## EXTRACT TO READ
Overview
Scale analysis combines multiple survey items into a single score that reliably measures a concept. The typical workflow is:
-
Check reliability with
reliability()— do the items measure the same thing? -
Explore structure with
efa()— how do items group into dimensions? -
Create scores with
row_means()— compute mean indices -
Standardize with
pomps()— transform to a comparable 0–100 scale
This guide uses the trust items from survey_data (trust
in government, media, and science).
| Function | Purpose |
|---|---|
reliability() |
Internal consistency (Cronbach’s Alpha) |
efa() |
Discover underlying dimensions (factor analysis) |
row_means() |
Row-wise mean indices |
row_sums() |
Row-wise sums |
row_count() |
Count specific values per row |
pomps() |
Percent of Maximum Possible Scores (0–100) |
Reliability Analysis
Basic Usage
reliability(survey_data, trust_government, trust_media, trust_science)
#> Reliability Analysis: 3 items
#> Cronbach's Alpha = 0.047 (Poor), N = 2135Detailed Output
rel <- reliability(survey_data, trust_government, trust_media, trust_science)
summary(rel)

## Point correspondence tracking records
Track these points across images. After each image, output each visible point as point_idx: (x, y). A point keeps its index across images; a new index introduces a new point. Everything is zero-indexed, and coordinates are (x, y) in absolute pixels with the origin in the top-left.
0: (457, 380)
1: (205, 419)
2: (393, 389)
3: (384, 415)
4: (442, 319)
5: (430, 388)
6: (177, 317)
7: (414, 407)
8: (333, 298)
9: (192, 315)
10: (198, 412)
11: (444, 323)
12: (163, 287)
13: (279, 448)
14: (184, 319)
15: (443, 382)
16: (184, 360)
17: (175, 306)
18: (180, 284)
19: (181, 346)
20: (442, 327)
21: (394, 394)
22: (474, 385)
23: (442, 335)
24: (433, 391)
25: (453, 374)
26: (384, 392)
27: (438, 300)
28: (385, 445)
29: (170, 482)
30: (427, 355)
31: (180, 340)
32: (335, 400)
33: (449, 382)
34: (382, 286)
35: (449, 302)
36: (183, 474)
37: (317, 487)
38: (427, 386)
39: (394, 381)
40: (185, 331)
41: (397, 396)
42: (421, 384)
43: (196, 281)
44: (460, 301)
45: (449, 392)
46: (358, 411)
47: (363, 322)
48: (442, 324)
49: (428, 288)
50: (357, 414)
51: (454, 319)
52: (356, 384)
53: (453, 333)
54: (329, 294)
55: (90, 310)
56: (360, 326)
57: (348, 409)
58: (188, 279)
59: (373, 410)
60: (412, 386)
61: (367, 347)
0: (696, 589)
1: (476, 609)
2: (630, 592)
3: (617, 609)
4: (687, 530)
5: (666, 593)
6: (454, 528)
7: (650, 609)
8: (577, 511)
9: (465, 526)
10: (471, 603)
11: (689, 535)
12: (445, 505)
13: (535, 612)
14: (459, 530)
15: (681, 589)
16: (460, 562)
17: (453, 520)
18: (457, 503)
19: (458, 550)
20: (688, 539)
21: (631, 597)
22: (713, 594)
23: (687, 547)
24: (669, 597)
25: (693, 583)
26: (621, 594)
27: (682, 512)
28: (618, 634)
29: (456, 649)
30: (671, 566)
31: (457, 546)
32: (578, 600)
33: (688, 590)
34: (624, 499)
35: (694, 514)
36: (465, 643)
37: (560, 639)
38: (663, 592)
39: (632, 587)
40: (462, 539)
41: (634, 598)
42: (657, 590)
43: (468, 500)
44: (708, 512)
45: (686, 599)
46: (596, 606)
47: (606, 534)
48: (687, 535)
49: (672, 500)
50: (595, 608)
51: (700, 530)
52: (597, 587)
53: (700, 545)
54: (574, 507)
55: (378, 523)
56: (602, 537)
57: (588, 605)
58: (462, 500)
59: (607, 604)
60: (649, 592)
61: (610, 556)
--
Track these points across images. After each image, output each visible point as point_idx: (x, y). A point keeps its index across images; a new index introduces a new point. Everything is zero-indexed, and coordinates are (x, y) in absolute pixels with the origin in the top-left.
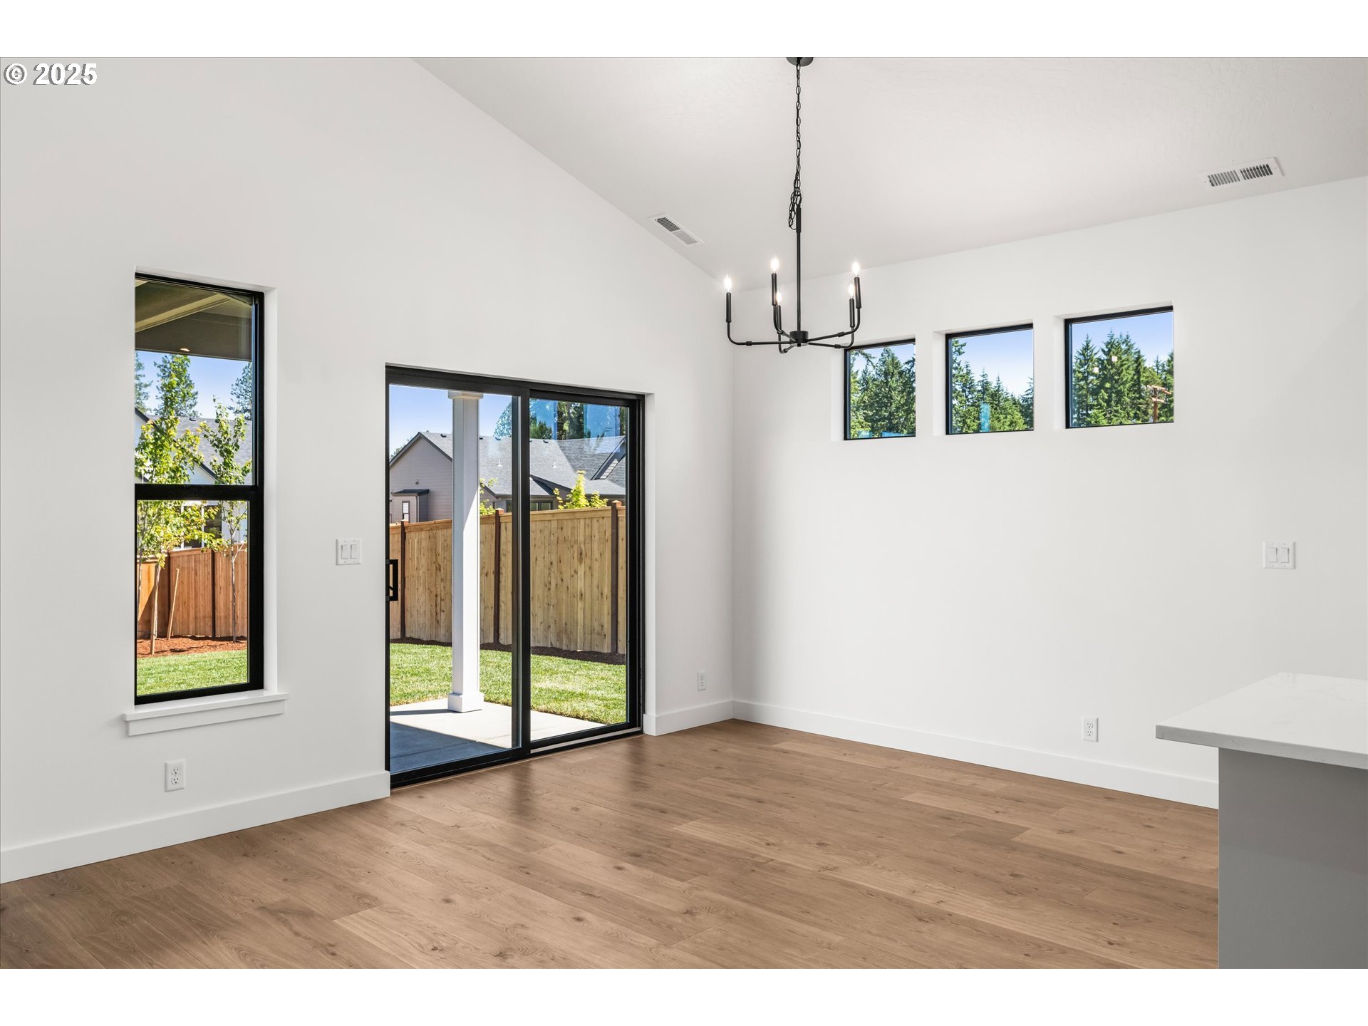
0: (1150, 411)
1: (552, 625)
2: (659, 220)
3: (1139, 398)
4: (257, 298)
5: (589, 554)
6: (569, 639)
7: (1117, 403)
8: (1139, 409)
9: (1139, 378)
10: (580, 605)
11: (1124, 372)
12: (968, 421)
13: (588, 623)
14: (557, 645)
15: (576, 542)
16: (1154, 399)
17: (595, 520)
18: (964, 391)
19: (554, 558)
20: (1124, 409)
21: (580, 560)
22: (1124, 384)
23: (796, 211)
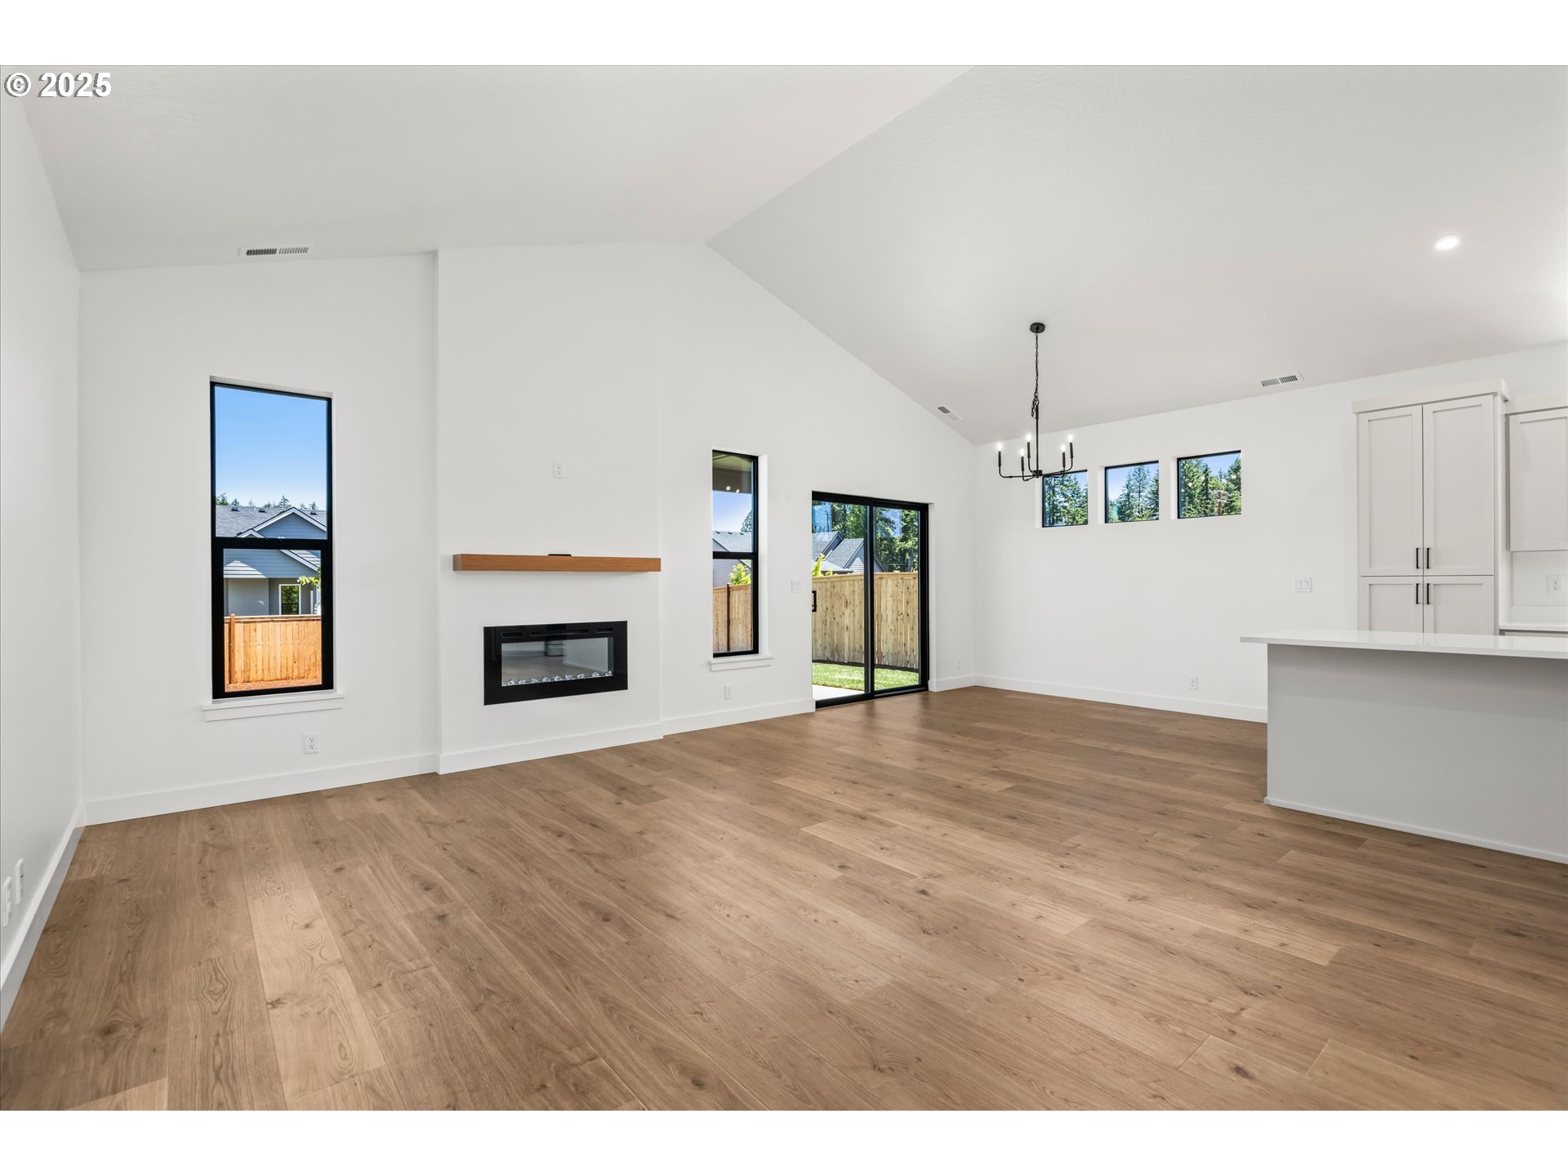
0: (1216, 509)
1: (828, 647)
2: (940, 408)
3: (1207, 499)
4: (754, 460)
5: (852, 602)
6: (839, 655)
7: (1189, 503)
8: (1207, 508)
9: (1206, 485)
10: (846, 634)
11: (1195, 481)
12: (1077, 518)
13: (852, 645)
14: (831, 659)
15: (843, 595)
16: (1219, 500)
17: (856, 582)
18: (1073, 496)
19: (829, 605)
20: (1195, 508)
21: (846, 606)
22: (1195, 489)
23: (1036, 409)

## DIRECTIONS
1. Write out the part of the scale analysis guide that begins at the words "#> Reliability Analysis: 3" and stops after "summary(rel)".
2. Extend the scale analysis guide, picking up right after its last line.
This listing was drawn from a separate source.

## EXERCISE RESULTS
1.
#> Reliability Analysis: 3 items
#> Cronbach's Alpha = 0.047 (Poor), N = 2135Detailed Output
rel <- reliability(survey_data, trust_government, trust_media, trust_science)
summary(rel)

2.
#>
#> Reliability Analysis Results
#> ----------------------------
#> - Items: trust_government, trust_media, trust_science
#> - N of Items: 3
#>
#> Reliability Statistics
#> ----------------------------------------
#> Cronbach's Alpha: 0.047
#> Alpha (standardized): 0.048
#> N of Items: 3
#> N (listwise): 2135
#>
#> Item Statistics
#> ----------------------------------------
#> item mean sd n
#> trust_government 2.621 1.162 2135
#> trust_media 2.430 1.156 2135
#> trust_science 3.624 1.034 2135
#>
#> Inter-Item Correlation Matrix:
#> ------------------------------
#> trust_government trust_media trust_science
#> trust_government 1.000 0.014 0.020
#> trust_media 0.014 1.000 0.015
#> trust_science 0.020 0.015 1.000
#> ------------------------------
#>
#> Item-Total Statistics
#> ----------------------------------------
#> item scale_mean_deleted scale_var_deleted corrected_r
#> trust_government 6.05 2.440 0.024
#> trust_media 6.25 2.467 0.020
#> trust_science 5.05 2.723 0.025
#> alpha_deleted
#> 0.029
#> 0.040
#> 0.027The detailed output shows item-total correlations, alpha-if-item-deleted, and inter-item correlations — matching SPSS RELIABILITY.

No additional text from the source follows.